Dataset excerpts
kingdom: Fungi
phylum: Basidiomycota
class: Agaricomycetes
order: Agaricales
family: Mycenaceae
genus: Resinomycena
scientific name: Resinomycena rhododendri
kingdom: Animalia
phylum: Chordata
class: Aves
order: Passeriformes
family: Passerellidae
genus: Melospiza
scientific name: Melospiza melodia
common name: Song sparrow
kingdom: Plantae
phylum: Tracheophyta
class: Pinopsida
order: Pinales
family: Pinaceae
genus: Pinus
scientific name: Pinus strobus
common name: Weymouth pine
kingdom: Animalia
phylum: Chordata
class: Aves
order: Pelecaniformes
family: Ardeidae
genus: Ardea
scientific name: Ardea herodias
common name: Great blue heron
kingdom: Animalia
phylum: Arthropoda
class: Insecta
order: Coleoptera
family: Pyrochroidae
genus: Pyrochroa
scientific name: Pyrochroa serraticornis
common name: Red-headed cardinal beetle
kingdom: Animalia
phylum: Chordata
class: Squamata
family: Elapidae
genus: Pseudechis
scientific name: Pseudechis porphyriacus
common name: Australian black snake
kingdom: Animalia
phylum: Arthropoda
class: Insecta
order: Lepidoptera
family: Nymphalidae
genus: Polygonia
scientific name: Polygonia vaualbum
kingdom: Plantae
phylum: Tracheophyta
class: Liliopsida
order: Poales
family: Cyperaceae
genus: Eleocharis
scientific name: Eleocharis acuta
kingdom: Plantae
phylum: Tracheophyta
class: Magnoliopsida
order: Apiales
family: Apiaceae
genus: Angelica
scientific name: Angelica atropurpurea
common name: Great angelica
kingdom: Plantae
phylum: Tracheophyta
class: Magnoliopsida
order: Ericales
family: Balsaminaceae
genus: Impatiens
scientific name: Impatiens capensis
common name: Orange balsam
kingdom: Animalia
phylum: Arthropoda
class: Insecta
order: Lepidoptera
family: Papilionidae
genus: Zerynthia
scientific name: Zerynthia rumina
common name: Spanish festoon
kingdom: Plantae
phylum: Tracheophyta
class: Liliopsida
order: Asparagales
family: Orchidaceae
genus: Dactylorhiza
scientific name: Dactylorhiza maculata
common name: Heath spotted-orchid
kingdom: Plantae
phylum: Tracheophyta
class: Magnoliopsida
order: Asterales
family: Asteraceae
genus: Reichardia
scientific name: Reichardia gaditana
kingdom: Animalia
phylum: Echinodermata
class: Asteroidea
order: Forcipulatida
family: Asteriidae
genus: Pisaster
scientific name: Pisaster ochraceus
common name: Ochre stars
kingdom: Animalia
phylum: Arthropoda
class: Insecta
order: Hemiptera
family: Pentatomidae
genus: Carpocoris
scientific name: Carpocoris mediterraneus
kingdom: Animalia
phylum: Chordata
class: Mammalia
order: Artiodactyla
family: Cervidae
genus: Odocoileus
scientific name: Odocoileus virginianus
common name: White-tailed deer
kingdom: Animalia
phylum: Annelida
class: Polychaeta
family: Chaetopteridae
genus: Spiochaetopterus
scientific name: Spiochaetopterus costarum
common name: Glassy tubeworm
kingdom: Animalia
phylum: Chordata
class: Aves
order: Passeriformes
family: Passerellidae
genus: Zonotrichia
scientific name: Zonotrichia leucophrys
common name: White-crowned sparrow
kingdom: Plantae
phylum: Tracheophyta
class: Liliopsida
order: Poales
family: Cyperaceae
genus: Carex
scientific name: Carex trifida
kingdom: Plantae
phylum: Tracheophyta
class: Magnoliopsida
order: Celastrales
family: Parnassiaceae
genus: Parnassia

▶ Task prompt
Print every line of the records above word for word, keeping their order.

▶ Answer to the exercise
kingdom: Fungi
phylum: Basidiomycota
class: Agaricomycetes
order: Agaricales
family: Mycenaceae
genus: Resinomycena
scientific name: Resinomycena rhododendri
kingdom: Animalia
phylum: Chordata
class: Aves
order: Passeriformes
family: Passerellidae
genus: Melospiza
scientific name: Melospiza melodia
common name: Song sparrow
kingdom: Plantae
phylum: Tracheophyta
class: Pinopsida
order: Pinales
family: Pinaceae
genus: Pinus
scientific name: Pinus strobus
common name: Weymouth pine
kingdom: Animalia
phylum: Chordata
class: Aves
order: Pelecaniformes
family: Ardeidae
genus: Ardea
scientific name: Ardea herodias
common name: Great blue heron
kingdom: Animalia
phylum: Arthropoda
class: Insecta
order: Coleoptera
family: Pyrochroidae
genus: Pyrochroa
scientific name: Pyrochroa serraticornis
common name: Red-headed cardinal beetle
kingdom: Animalia
phylum: Chordata
class: Squamata
family: Elapidae
genus: Pseudechis
scientific name: Pseudechis porphyriacus
common name: Australian black snake
kingdom: Animalia
phylum: Arthropoda
class: Insecta
order: Lepidoptera
family: Nymphalidae
genus: Polygonia
scientific name: Polygonia vaualbum
kingdom: Plantae
phylum: Tracheophyta
class: Liliopsida
order: Poales
family: Cyperaceae
genus: Eleocharis
scientific name: Eleocharis acuta
kingdom: Plantae
phylum: Tracheophyta
class: Magnoliopsida
order: Apiales
family: Apiaceae
genus: Angelica
scientific name: Angelica atropurpurea
common name: Great angelica
kingdom: Plantae
phylum: Tracheophyta
class: Magnoliopsida
order: Ericales
family: Balsaminaceae
genus: Impatiens
scientific name: Impatiens capensis
common name: Orange balsam
kingdom: Animalia
phylum: Arthropoda
class: Insecta
order: Lepidoptera
family: Papilionidae
genus: Zerynthia
scientific name: Zerynthia rumina
common name: Spanish festoon
kingdom: Plantae
phylum: Tracheophyta
class: Liliopsida
order: Asparagales
family: Orchidaceae
genus: Dactylorhiza
scientific name: Dactylorhiza maculata
common name: Heath spotted-orchid
kingdom: Plantae
phylum: Tracheophyta
class: Magnoliopsida
order: Asterales
family: Asteraceae
genus: Reichardia
scientific name: Reichardia gaditana
kingdom: Animalia
phylum: Echinodermata
class: Asteroidea
order: Forcipulatida
family: Asteriidae
genus: Pisaster
scientific name: Pisaster ochraceus
common name: Ochre stars
kingdom: Animalia
phylum: Arthropoda
class: Insecta
order: Hemiptera
family: Pentatomidae
genus: Carpocoris
scientific name: Carpocoris mediterraneus
kingdom: Animalia
phylum: Chordata
class: Mammalia
order: Artiodactyla
family: Cervidae
genus: Odocoileus
scientific name: Odocoileus virginianus
common name: White-tailed deer
kingdom: Animalia
phylum: Annelida
class: Polychaeta
family: Chaetopteridae
genus: Spiochaetopterus
scientific name: Spiochaetopterus costarum
common name: Glassy tubeworm
kingdom: Animalia
phylum: Chordata
class: Aves
order: Passeriformes
family: Passerellidae
genus: Zonotrichia
scientific name: Zonotrichia leucophrys
common name: White-crowned sparrow
kingdom: Plantae
phylum: Tracheophyta
class: Liliopsida
order: Poales
family: Cyperaceae
genus: Carex
scientific name: Carex trifida
kingdom: Plantae
phylum: Tracheophyta
class: Magnoliopsida
order: Celastrales
family: Parnassiaceae
genus: Parnassia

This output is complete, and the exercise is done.